_SHORT TASK_.
Copy the data from the line containing "scientific name: Lythrum salicaria" down through the line containing "genus: Carex", replacing "common name" with "vernacular name" and changing nothing else. Give only those lines.

_SOURCE DATA_.

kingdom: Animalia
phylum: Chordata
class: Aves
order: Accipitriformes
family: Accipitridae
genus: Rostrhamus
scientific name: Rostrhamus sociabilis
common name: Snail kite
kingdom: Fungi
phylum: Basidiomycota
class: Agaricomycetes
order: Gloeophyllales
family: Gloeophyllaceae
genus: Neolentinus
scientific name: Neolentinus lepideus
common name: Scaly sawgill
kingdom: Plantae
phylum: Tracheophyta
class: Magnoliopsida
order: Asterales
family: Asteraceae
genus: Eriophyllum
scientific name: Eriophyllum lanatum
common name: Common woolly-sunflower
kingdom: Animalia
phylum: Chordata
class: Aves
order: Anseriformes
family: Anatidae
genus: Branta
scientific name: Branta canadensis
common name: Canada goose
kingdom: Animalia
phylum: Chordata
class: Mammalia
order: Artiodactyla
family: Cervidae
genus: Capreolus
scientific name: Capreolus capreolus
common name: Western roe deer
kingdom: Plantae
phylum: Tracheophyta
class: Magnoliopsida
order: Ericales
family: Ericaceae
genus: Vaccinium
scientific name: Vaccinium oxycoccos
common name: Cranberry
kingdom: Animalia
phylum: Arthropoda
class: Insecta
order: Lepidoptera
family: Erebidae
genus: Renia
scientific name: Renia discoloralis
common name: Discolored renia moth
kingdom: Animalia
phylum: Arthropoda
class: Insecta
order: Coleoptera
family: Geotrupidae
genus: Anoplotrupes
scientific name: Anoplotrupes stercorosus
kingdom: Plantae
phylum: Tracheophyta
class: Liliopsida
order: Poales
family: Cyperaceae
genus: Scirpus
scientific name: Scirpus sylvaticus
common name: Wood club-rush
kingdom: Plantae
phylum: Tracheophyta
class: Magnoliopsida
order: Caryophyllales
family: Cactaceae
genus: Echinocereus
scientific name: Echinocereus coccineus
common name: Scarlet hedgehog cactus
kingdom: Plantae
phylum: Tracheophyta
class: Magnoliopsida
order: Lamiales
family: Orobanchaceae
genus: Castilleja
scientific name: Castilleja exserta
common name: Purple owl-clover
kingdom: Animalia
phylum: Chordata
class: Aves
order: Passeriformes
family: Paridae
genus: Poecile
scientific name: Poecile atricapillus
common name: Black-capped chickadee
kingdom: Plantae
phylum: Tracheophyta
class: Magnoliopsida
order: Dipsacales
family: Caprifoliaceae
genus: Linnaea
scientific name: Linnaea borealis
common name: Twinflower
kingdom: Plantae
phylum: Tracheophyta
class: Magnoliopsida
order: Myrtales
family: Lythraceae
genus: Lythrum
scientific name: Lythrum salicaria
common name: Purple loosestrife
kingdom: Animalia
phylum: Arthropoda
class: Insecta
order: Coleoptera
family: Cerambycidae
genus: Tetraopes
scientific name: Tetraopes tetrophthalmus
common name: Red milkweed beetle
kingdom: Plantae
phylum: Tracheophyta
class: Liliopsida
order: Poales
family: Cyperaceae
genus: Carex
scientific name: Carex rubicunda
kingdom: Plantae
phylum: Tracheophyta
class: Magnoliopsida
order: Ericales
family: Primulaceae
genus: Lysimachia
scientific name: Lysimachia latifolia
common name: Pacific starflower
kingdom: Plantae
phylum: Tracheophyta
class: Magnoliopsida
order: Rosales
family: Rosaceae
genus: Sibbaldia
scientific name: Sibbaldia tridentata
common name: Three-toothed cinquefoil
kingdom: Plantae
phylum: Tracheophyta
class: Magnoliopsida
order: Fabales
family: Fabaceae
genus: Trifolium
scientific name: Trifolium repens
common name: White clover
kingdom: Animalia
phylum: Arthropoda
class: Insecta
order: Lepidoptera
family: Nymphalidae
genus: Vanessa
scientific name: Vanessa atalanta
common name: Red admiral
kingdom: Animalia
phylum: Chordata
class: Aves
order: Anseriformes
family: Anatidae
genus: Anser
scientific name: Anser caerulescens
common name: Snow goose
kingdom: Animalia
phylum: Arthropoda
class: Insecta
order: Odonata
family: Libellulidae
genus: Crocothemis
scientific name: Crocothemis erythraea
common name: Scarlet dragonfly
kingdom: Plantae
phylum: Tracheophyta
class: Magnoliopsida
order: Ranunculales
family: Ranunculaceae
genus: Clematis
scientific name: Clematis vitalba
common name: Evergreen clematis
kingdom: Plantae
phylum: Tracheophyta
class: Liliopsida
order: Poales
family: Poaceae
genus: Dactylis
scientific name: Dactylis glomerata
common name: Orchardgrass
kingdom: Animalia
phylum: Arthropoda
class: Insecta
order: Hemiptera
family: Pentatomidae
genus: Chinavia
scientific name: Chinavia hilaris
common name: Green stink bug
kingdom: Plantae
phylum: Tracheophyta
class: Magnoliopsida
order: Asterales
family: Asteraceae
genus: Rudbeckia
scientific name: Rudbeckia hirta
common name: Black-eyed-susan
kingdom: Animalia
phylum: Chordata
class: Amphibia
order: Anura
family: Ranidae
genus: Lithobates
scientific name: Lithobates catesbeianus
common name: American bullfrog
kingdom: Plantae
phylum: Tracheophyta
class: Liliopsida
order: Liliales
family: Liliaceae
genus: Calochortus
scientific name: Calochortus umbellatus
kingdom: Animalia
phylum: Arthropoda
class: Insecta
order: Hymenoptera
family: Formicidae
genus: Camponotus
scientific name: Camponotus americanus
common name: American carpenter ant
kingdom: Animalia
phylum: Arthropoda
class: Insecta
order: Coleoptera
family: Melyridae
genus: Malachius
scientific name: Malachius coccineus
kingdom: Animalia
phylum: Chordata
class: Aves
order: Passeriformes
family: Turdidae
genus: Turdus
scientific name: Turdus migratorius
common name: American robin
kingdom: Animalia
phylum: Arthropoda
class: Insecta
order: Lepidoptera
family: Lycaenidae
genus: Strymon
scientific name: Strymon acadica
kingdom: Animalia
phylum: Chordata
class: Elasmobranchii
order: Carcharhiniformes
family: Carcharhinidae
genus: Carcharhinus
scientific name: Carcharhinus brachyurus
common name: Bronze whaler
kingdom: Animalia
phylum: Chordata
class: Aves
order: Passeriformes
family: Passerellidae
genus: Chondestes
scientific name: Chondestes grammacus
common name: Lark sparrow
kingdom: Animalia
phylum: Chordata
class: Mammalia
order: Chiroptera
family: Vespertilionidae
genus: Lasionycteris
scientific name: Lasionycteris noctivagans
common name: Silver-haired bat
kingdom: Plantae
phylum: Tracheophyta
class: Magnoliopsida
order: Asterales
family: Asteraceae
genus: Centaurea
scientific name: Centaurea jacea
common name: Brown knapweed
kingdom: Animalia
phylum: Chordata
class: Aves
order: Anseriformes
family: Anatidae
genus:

_RESPONSE TO THE EXERCISE_.
scientific name: Lythrum salicaria
vernacular name: Purple loosestrife
kingdom: Animalia
phylum: Arthropoda
class: Insecta
order: Coleoptera
family: Cerambycidae
genus: Tetraopes
scientific name: Tetraopes tetrophthalmus
vernacular name: Red milkweed beetle
kingdom: Plantae
phylum: Tracheophyta
class: Liliopsida
order: Poales
family: Cyperaceae
genus: Carex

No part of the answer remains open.